Please return the lines below verbatim, beginning at the one that has "line: (1013, 579)" and stopping after the one that has "line: (487, 468)", and add no other lines.

→ RECORDS:
============================================================

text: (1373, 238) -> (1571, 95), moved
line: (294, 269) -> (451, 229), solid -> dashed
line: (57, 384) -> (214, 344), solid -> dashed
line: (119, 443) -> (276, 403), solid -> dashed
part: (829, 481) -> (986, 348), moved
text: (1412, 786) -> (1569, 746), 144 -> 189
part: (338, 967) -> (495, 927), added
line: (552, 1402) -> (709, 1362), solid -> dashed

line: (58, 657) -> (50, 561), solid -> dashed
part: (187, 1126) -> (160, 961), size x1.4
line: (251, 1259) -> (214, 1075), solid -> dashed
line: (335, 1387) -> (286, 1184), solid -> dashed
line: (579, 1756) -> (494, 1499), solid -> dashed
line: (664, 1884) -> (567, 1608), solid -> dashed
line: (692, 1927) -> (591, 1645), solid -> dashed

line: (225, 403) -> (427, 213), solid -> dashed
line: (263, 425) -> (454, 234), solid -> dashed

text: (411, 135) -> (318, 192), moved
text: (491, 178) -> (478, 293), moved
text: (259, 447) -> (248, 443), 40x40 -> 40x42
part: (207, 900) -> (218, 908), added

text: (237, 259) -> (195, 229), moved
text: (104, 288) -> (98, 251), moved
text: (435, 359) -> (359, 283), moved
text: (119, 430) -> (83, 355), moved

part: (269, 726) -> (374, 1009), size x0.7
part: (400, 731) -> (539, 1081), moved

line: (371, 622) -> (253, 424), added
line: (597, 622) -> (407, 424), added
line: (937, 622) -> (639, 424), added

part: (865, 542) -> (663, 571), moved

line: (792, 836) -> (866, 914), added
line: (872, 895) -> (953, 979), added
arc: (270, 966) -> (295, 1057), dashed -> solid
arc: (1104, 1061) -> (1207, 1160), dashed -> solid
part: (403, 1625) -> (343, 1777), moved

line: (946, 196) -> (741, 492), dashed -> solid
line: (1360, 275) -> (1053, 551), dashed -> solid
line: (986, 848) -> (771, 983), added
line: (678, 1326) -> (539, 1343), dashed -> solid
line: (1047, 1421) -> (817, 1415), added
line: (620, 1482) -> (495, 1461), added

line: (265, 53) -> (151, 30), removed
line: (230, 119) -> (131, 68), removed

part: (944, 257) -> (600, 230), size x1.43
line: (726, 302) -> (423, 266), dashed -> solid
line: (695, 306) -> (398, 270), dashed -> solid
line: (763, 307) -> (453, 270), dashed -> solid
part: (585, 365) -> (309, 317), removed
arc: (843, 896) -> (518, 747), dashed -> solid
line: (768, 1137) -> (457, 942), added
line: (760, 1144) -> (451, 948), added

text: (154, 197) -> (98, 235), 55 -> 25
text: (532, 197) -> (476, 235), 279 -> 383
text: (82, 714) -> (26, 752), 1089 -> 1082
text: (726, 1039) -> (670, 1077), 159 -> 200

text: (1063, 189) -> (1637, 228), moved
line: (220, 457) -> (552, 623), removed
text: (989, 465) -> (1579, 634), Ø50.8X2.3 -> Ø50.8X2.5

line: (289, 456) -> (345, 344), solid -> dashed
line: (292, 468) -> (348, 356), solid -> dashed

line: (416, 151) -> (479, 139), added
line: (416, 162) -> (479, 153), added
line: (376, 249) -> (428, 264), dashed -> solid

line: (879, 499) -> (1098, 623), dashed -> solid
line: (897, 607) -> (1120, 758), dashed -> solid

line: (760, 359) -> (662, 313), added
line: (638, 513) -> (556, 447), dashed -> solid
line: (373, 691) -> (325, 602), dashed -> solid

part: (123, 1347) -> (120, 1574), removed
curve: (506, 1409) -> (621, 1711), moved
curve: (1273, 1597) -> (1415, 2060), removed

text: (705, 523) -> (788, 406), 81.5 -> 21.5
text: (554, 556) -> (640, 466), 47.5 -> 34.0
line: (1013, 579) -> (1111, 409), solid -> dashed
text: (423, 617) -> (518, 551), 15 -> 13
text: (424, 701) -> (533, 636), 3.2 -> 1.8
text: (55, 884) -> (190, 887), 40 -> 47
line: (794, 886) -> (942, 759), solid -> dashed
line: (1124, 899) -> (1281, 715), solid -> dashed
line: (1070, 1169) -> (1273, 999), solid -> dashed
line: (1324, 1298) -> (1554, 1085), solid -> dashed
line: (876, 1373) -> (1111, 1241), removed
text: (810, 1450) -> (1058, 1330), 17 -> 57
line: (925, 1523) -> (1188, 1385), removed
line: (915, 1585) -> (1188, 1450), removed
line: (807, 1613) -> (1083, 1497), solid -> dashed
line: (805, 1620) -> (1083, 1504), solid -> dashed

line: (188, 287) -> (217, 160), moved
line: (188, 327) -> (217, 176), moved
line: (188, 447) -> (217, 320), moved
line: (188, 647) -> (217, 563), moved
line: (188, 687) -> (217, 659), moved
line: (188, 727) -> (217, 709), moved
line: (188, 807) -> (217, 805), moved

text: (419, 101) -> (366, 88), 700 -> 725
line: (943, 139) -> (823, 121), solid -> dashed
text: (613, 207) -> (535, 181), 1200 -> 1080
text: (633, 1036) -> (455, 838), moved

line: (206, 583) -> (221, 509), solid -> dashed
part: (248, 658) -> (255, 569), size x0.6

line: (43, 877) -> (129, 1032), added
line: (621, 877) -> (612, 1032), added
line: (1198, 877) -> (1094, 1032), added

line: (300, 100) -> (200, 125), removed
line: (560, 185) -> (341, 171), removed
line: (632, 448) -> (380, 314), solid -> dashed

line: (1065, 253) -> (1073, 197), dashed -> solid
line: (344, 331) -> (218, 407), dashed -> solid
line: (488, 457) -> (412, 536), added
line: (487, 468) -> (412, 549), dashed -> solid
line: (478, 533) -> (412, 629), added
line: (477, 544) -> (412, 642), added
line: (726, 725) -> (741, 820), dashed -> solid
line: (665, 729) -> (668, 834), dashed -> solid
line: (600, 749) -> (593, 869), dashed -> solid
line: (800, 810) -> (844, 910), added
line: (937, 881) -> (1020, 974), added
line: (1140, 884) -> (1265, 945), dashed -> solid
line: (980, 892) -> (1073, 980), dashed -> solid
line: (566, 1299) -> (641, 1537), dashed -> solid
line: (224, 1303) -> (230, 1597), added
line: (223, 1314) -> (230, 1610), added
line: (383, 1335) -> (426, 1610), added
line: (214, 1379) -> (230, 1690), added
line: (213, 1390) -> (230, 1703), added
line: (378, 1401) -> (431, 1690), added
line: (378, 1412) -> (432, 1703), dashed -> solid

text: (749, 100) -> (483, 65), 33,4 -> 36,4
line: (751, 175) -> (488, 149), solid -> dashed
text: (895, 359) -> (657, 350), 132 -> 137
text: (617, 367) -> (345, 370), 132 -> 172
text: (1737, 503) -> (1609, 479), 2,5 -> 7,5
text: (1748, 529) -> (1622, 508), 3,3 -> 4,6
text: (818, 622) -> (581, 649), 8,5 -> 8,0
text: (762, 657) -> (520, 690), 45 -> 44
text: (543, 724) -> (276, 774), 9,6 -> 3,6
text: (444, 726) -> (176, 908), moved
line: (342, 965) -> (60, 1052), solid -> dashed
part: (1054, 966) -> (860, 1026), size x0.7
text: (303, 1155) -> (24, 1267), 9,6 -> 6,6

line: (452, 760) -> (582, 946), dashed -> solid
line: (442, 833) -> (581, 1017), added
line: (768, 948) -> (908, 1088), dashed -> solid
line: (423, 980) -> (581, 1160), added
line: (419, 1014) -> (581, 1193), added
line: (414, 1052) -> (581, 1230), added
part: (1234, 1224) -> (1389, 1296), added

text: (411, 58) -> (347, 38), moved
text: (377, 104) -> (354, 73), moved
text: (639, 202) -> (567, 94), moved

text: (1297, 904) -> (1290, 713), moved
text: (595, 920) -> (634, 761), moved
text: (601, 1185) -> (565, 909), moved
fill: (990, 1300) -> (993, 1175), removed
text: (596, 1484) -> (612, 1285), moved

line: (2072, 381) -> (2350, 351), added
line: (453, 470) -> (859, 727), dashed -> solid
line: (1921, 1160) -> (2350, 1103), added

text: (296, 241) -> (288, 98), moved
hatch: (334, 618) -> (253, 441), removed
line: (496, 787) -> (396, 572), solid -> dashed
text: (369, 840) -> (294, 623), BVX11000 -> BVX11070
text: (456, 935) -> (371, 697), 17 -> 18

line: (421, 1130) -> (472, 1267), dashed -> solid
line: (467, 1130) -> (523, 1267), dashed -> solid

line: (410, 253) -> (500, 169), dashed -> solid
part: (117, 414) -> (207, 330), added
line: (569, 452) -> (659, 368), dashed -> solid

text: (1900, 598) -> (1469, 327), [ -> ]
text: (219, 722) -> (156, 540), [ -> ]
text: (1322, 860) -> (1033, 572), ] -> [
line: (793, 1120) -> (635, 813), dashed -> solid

============================================================

→ ANSWER FOR THE TASK:
line: (1013, 579) -> (1111, 409), solid -> dashed
text: (423, 617) -> (518, 551), 15 -> 13
text: (424, 701) -> (533, 636), 3.2 -> 1.8
text: (55, 884) -> (190, 887), 40 -> 47
line: (794, 886) -> (942, 759), solid -> dashed
line: (1124, 899) -> (1281, 715), solid -> dashed
line: (1070, 1169) -> (1273, 999), solid -> dashed
line: (1324, 1298) -> (1554, 1085), solid -> dashed
line: (876, 1373) -> (1111, 1241), removed
text: (810, 1450) -> (1058, 1330), 17 -> 57
line: (925, 1523) -> (1188, 1385), removed
line: (915, 1585) -> (1188, 1450), removed
line: (807, 1613) -> (1083, 1497), solid -> dashed
line: (805, 1620) -> (1083, 1504), solid -> dashed

line: (188, 287) -> (217, 160), moved
line: (188, 327) -> (217, 176), moved
line: (188, 447) -> (217, 320), moved
line: (188, 647) -> (217, 563), moved
line: (188, 687) -> (217, 659), moved
line: (188, 727) -> (217, 709), moved
line: (188, 807) -> (217, 805), moved

text: (419, 101) -> (366, 88), 700 -> 725
line: (943, 139) -> (823, 121), solid -> dashed
text: (613, 207) -> (535, 181), 1200 -> 1080
text: (633, 1036) -> (455, 838), moved

line: (206, 583) -> (221, 509), solid -> dashed
part: (248, 658) -> (255, 569), size x0.6

line: (43, 877) -> (129, 1032), added
line: (621, 877) -> (612, 1032), added
line: (1198, 877) -> (1094, 1032), added

line: (300, 100) -> (200, 125), removed
line: (560, 185) -> (341, 171), removed
line: (632, 448) -> (380, 314), solid -> dashed

line: (1065, 253) -> (1073, 197), dashed -> solid
line: (344, 331) -> (218, 407), dashed -> solid
line: (488, 457) -> (412, 536), added
line: (487, 468) -> (412, 549), dashed -> solid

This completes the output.